[Collected data entries]
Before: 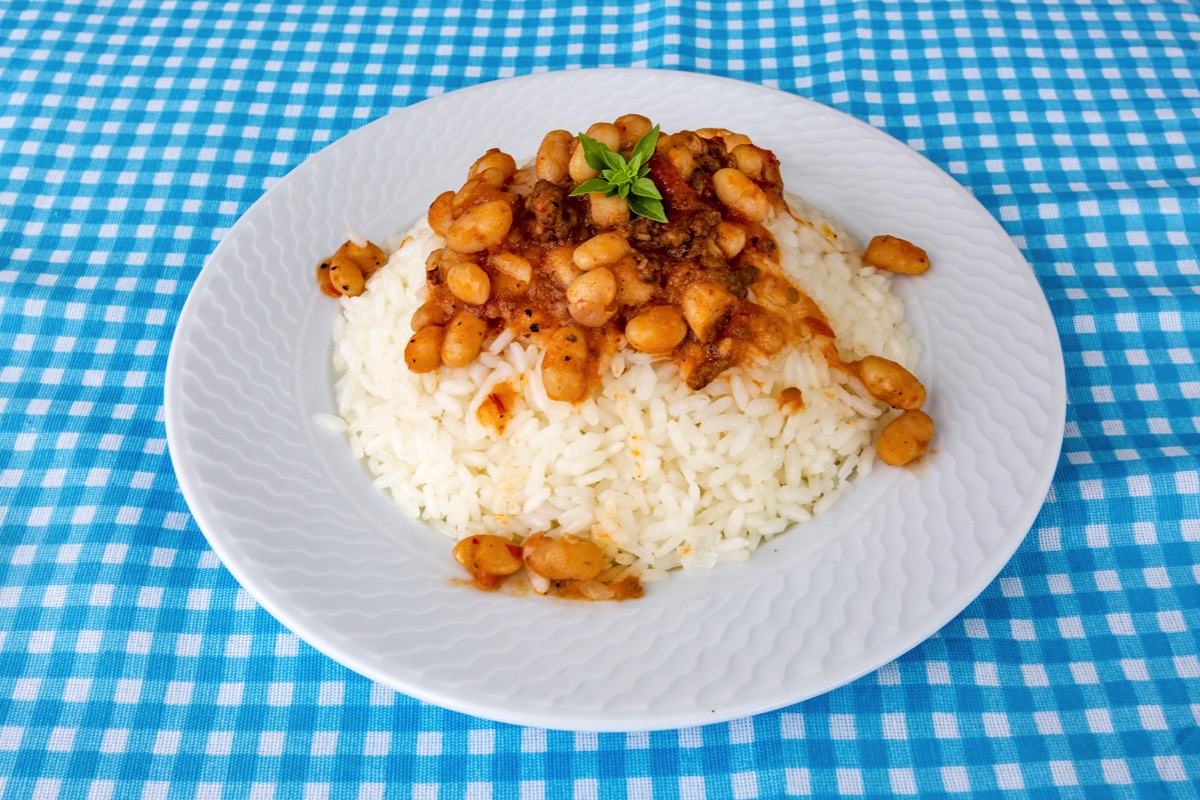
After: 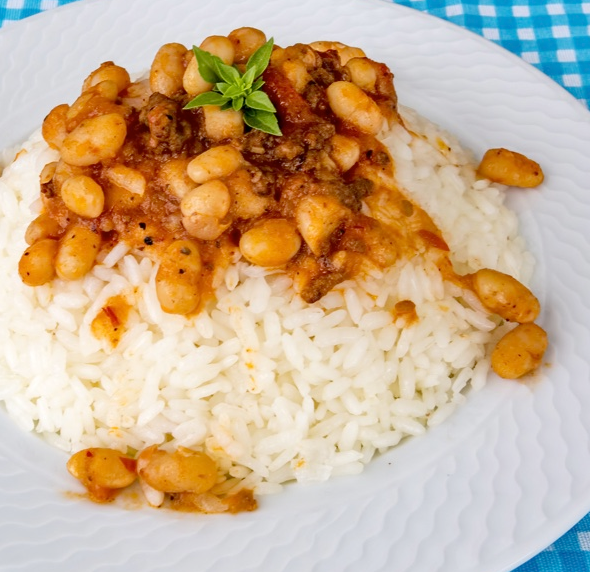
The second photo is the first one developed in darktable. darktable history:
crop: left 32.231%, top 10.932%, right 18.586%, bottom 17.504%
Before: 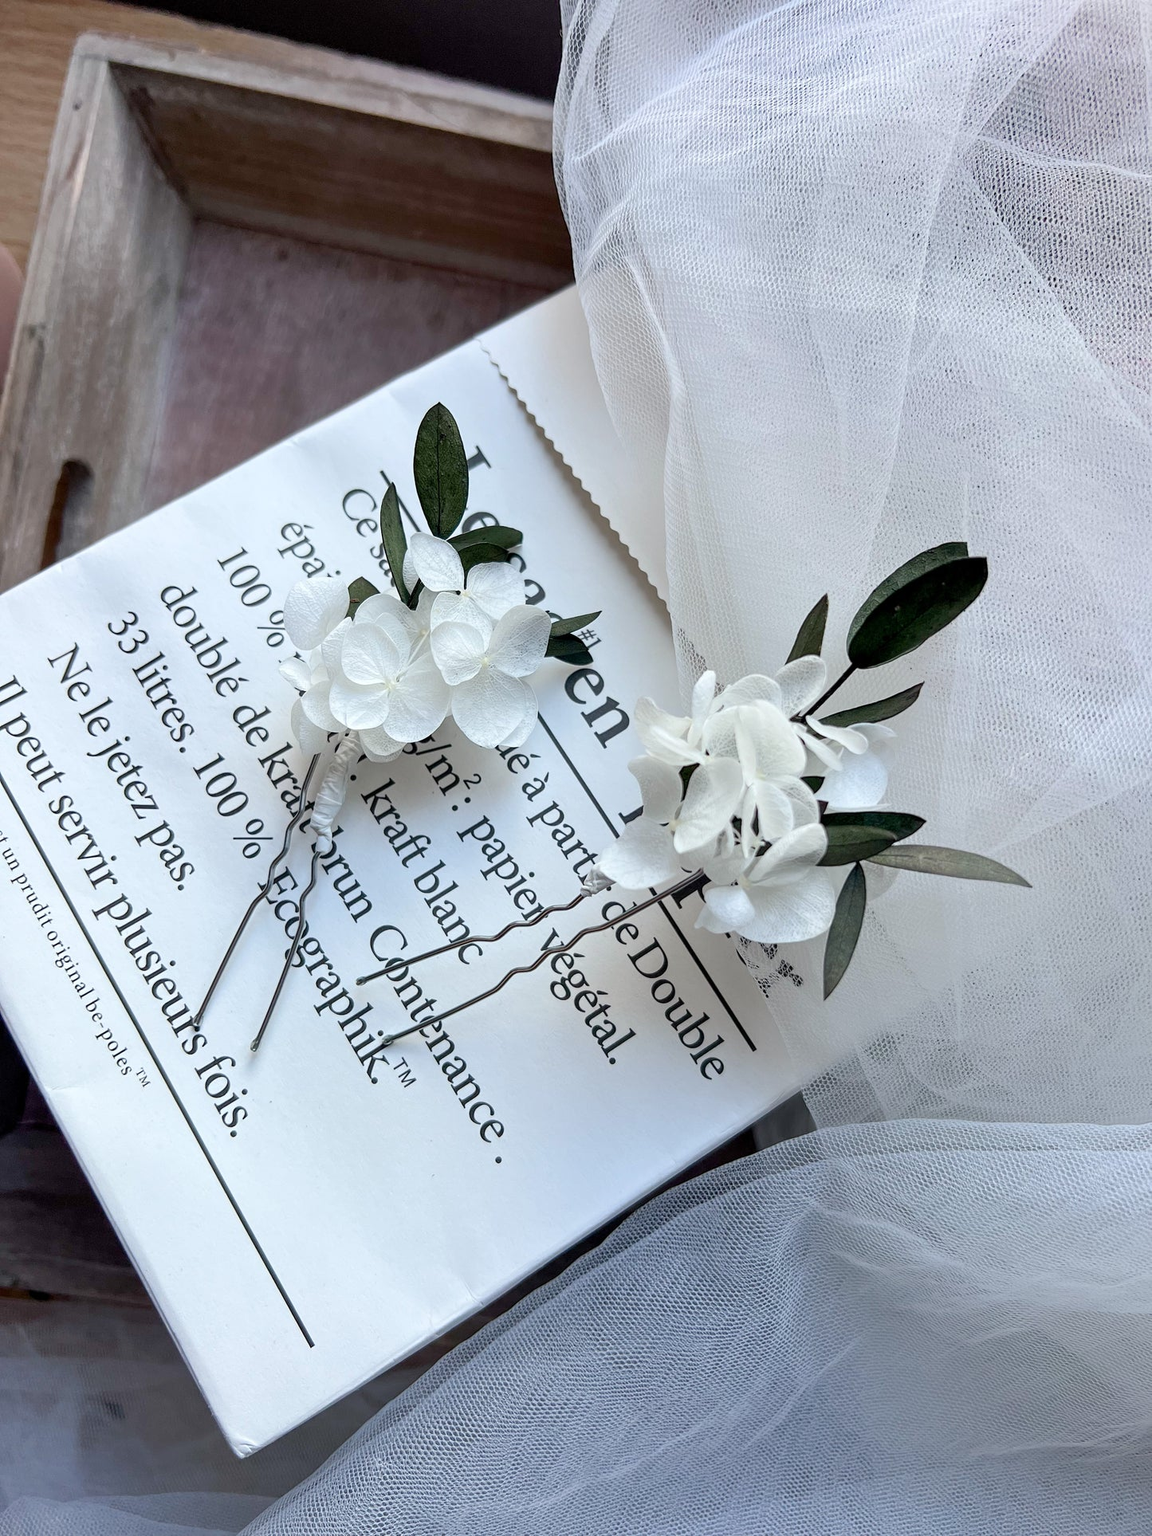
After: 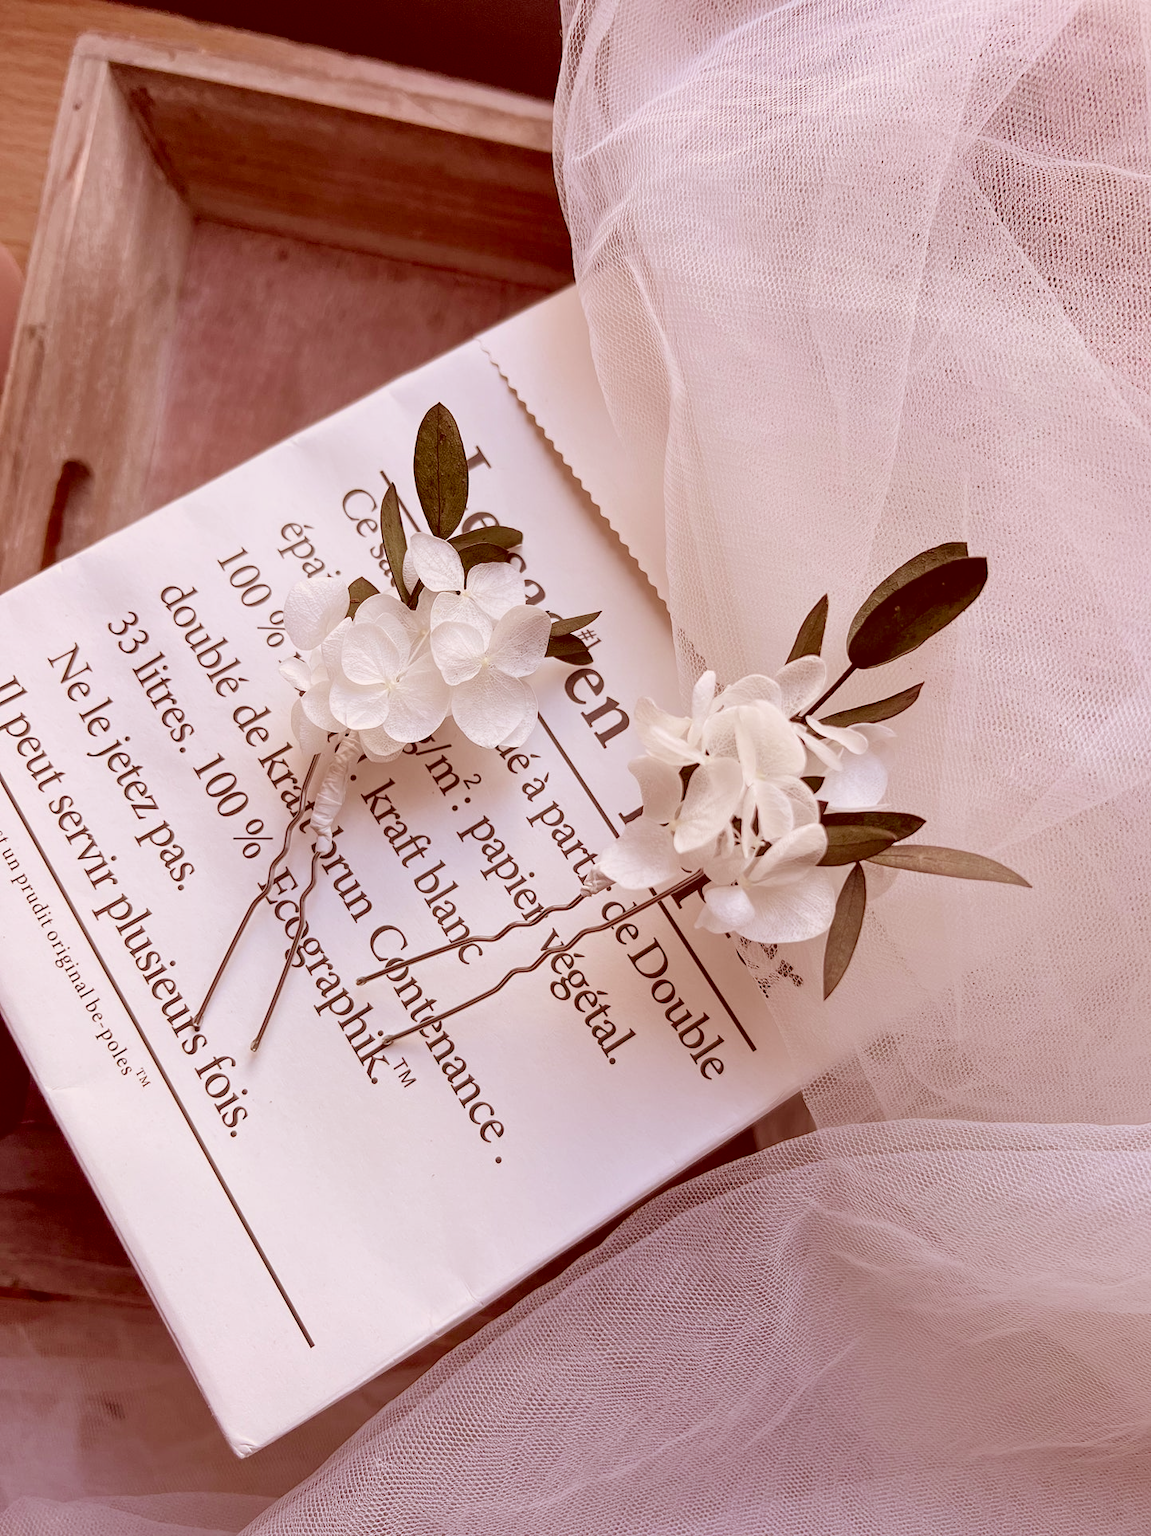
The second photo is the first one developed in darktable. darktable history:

• DIRECTIVE:
Copy out every text line of the items above word for word, leaving the pictures out.

• THE COMPLETED TASK:
Before: 
After: 
The second photo is the first one developed in darktable. darktable history:
crop: left 32.231%, top 10.932%, right 18.586%, bottom 17.504%
Before: 
After: 
The second photo is the first one developed in darktable. darktable history:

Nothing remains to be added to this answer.